**Instructions to follow**
From the entries below, copy every line that has the word "پشتیبانی".

[Extracted data entries]

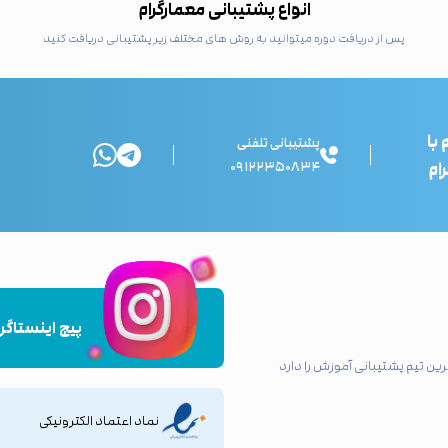
انواع پشتیبانی معمارگرام
پس از دریافت دوره میتوانید به روش های مختلف زیر پشتیبانی دریافت کنید
 با
پشتیبانی تلفنی
ام
۰۹۱۲۲۳۵۰۸۳۴
پیج اینستاگرا
ین تیم پشتیبانی آموزش را دارد
نماد اعتماد الکترونیکی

**Problem solution**
انواع پشتیبانی معمارگرام
پس از دریافت دوره میتوانید به روش های مختلف زیر پشتیبانی دریافت کنید
پشتیبانی تلفنی
ین تیم پشتیبانی آموزش را دارد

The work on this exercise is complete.